Definition:  A person with auditory processing problems has difficulty in the reception and interpretation of auditory information in the absence of a hearing loss.

A person with the auditory processing problem may hear the sounds loud enough, but not understand the message, and therefore act like he or she cannot hear.  Some areas that a parent could begin to look at to obtain some information about the child’s listening behaviors are as follow:

  • Does the child “pay attention only when he or she wants to,” or have difficulty responding to part of the message?
  • Does the child appear puzzled by some auditory information and say “huh” or “what” often?
  • Does the child have difficulty staying on task and completing an assignment or project?
  • Does the child appear to tune out what is in the environment and become lost in “his or her own little world?”
  • Does the child look around for visual cues from other children before beginning an assignment?
  • Does the child have difficulty remembering what is heard such as names, stories, numbers, and multiple directions?
  • Does the child often confuse directions or words and think something else was said?
  • Does the child have difficulty keeping information heard in the correct sequence?
  • Does the child respond to very simple instructions, but not to more complex instructions?
  • Is the child slow to respond to auditory information, as if it takes longer to think through the information?

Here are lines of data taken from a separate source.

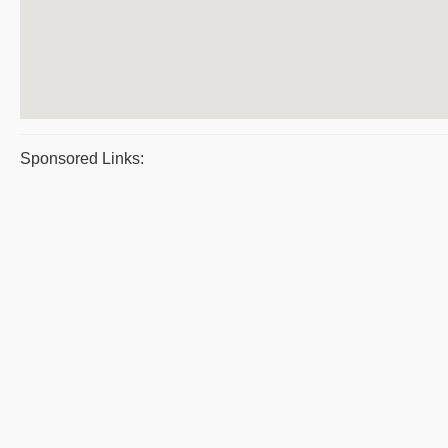
Sponsored Links:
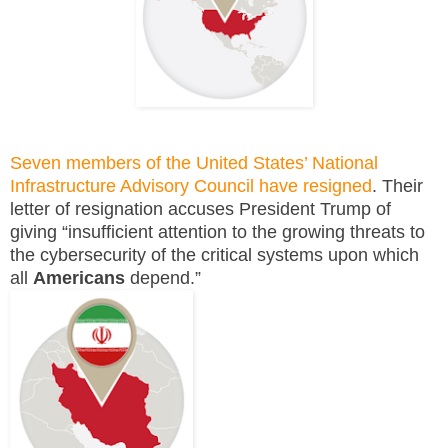
Seven members of the United States’ National
Infrastructure Advisory Council have resigned
. Their
letter of resignation accuses President Trump of
giving “insufficient attention to the growing threats to
the cybersecurity of the critical systems upon which
all
Americans
depend.”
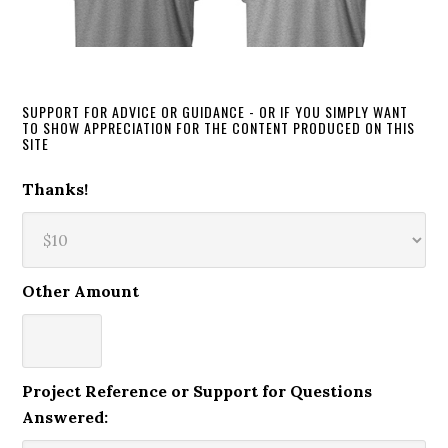
SUPPORT FOR ADVICE OR GUIDANCE - OR IF YOU SIMPLY WANT
TO SHOW APPRECIATION FOR THE CONTENT PRODUCED ON THIS
SITE
Thanks!
Other Amount
Project Reference or Support for Questions
Answered:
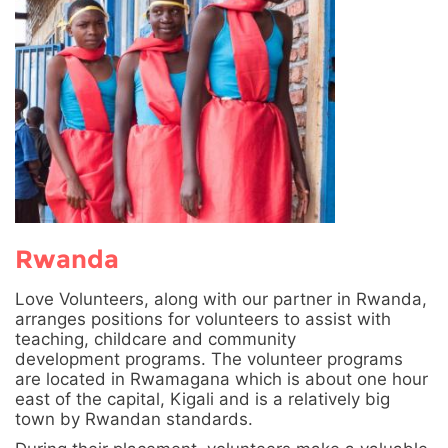
Rwanda
Love Volunteers, along with our partner in Rwanda,
arranges positions for volunteers to assist with
teaching, childcare and community
development programs. The volunteer programs
are located in Rwamagana which is about one hour
east of the capital, Kigali and is a relatively big
town by Rwandan standards.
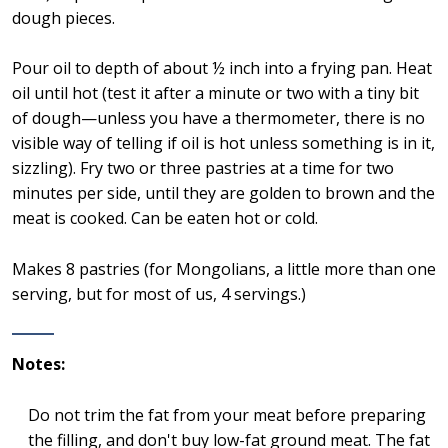
dough pieces.
Pour oil to depth of about ½ inch into a frying pan. Heat
oil until hot (test it after a minute or two with a tiny bit
of dough—unless you have a thermometer, there is no
visible way of telling if oil is hot unless something is in it,
sizzling). Fry two or three pastries at a time for two
minutes per side, until they are golden to brown and the
meat is cooked. Can be eaten hot or cold.
Makes 8 pastries (for Mongolians, a little more than one
serving, but for most of us, 4 servings.)
Notes:
Do not trim the fat from your meat before preparing
the filling, and don't buy low-fat ground meat. The fat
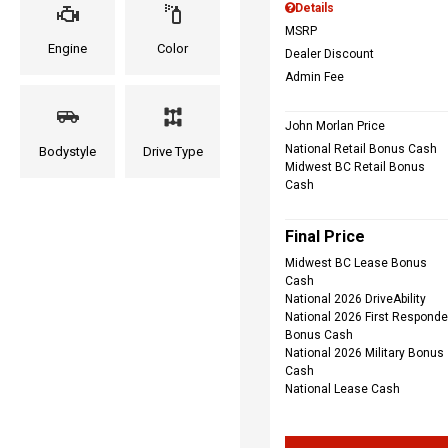
Details
MSRP
Engine
Color
Dealer Discount
Admin Fee
John Morlan Price
National Retail Bonus Cash
Bodystyle
Drive Type
Midwest BC Retail Bonus
Cash
Final Price
Midwest BC Lease Bonus
Cash
National 2026 DriveAbility
National 2026 First Responde
Bonus Cash
National 2026 Military Bonus
Cash
National Lease Cash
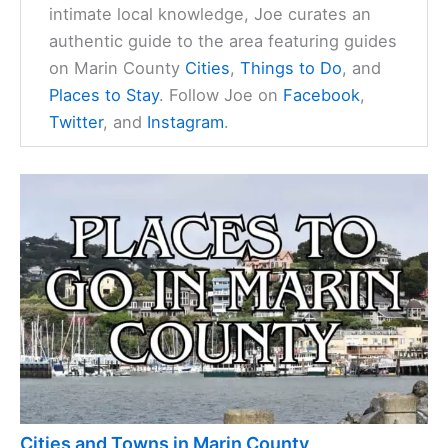
intimate local knowledge, Joe curates an
authentic guide to the area featuring guides
on Marin County
Cities
,
Things to Do
, and
Places to Stay
. Follow Joe on
Facebook
,
Twitter
, and
Instagram
.
Cities and Towns in Marin County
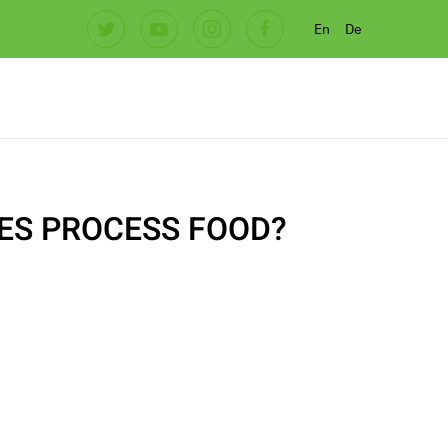
En
De
ES PROCESS FOOD?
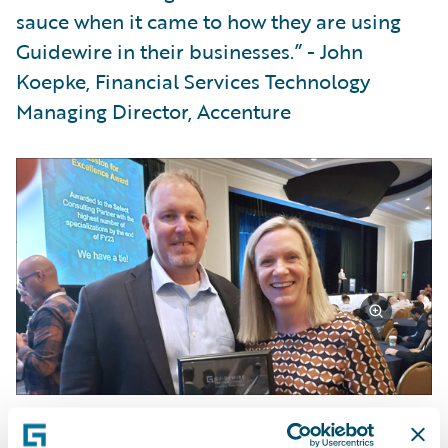
sauce when it came to how they are using
Guidewire in their businesses.” - John
Koepke, Financial Services Technology
Managing Director, Accenture
We were proud to be the Recipient of
Guidewire's Outstanding Market Growth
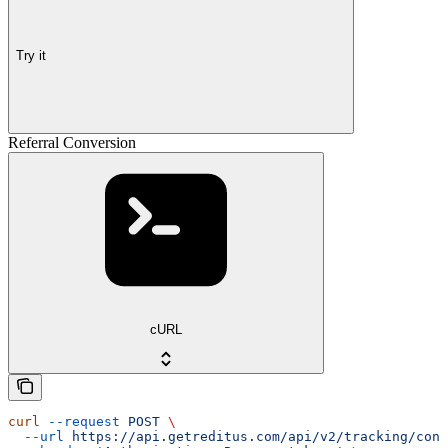
Try it
Referral Conversion
cURL
curl
 --request
 POST
 \
  --url
 https://api.getreditus.com/api/v2/tracking/conv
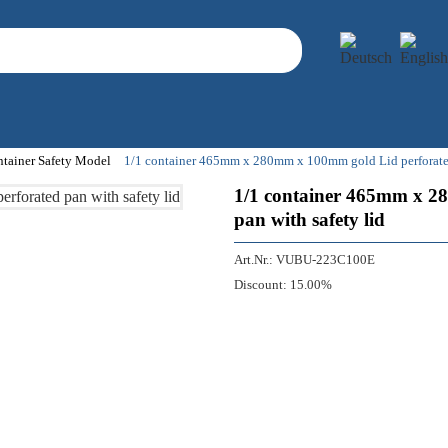
ntainer Safety Model
1/1 container 465mm x 280mm x 100mm gold Lid perforated -
1/1 container 465mm x 28
pan with safety lid
Art.Nr.:
VUBU-223C100E
Discount:
15.00%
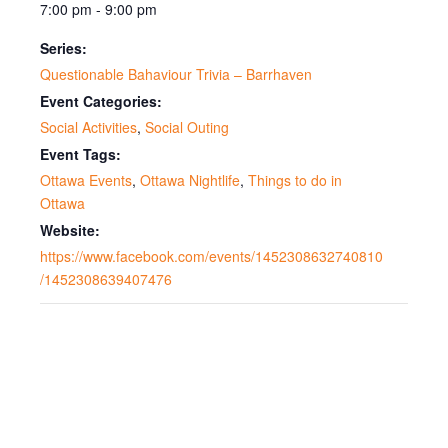
7:00 pm - 9:00 pm
Series:
Questionable Bahaviour Trivia – Barrhaven
Event Categories:
Social Activities
,
Social Outing
Event Tags:
Ottawa Events
,
Ottawa Nightlife
,
Things to do in
Ottawa
Website:
https://www.facebook.com/events/1452308632740810
/1452308639407476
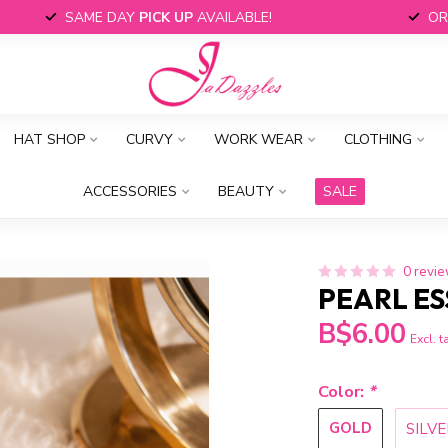
SAME DAY
PICK UP
AVAILABLE!
OR
HAT SHOP
CURVY
WORK WEAR
CLOTHING
ACCESSORIES
BEAUTY
SALE
0 revi
PEARL ES
B$6.00
Excl. t
Color:
*
GOLD
SILVE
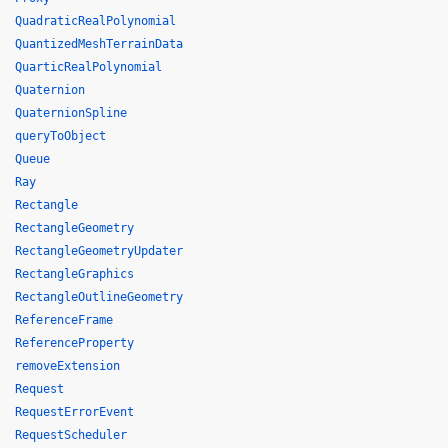
QuadraticRealPolynomial
QuantizedMeshTerrainData
QuarticRealPolynomial
Quaternion
QuaternionSpline
queryToObject
Queue
Ray
Rectangle
RectangleGeometry
RectangleGeometryUpdater
RectangleGraphics
RectangleOutlineGeometry
ReferenceFrame
ReferenceProperty
removeExtension
Request
RequestErrorEvent
RequestScheduler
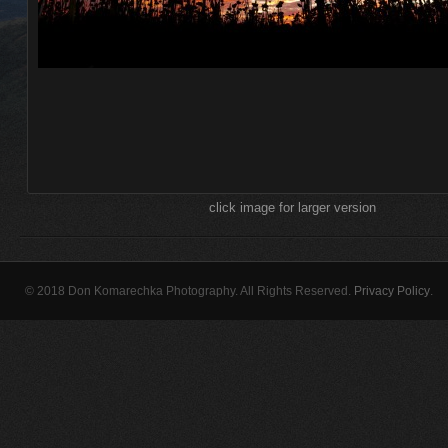
click image for larger version
© 2018 Don Komarechka Photography. All Rights Reserved.
Privacy Policy
.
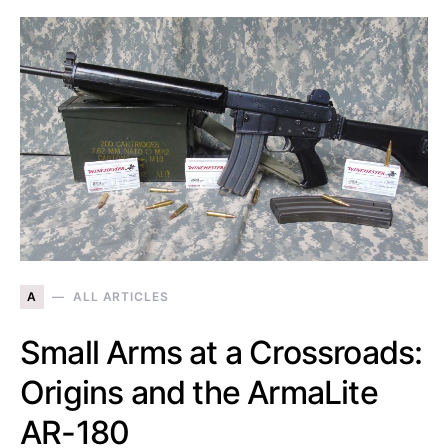
A
ALL ARTICLES
Small Arms at a Crossroads:
Origins and the ArmaLite
AR-180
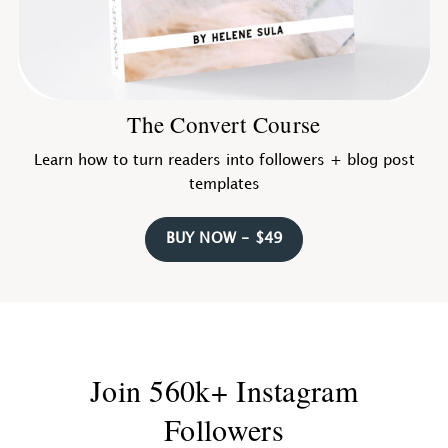
The Convert Course
Learn how to turn readers into followers + blog post
templates
BUY NOW - $49
Join 560k+ Instagram
Followers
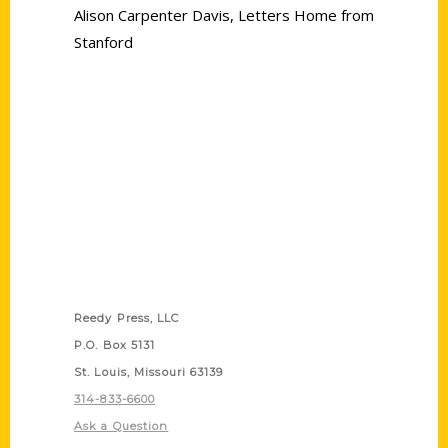
Alison Carpenter Davis
,
Letters Home from
Stanford
Contact Us
Reedy Press, LLC
P.O. Box 5131
St. Louis, Missouri 63139
314-833-6600
Ask a Question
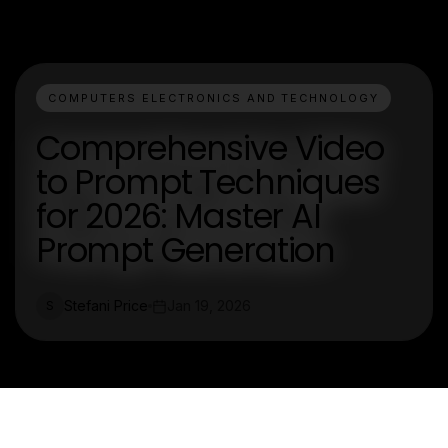
COMPUTERS ELECTRONICS AND TECHNOLOGY
Comprehensive Video
to Prompt Techniques
for 2026: Master AI
Prompt Generation
Stefani Price
Jan 19, 2026
S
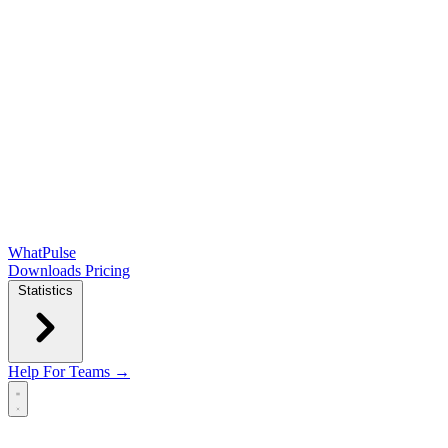
WhatPulse
Downloads
Pricing
Statistics
Help
For Teams →
Open main menu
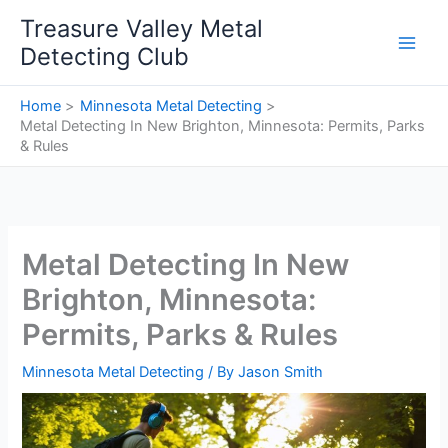
Skip
Treasure Valley Metal
to
Detecting Club
content
Home
Minnesota Metal Detecting
Metal Detecting In New Brighton, Minnesota: Permits, Parks
& Rules
Metal Detecting In New
Brighton, Minnesota:
Permits, Parks & Rules
Minnesota Metal Detecting
/ By
Jason Smith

The list could go on and on, but these suggested areas to look for can give you a starting point.  If you notice that a majority of these “red flags” pertain to your child you can try the following suggestions:

  • Speak slowly; Children with processing problems can comprehend better when speakers slow down from their typical pace.
  • Make sure the child is looking at you and is “ready to listen” before you talk
  • Use body language and gestures to help make your point.
  • Repeat and paraphrase important messages and ask questions to make sure child has processed them.
  • Pause between thoughts to allow time for your child to process the idea.
  • Keep your sentences short
  • Encourage your child to ask questions when he/she doesn’t understand.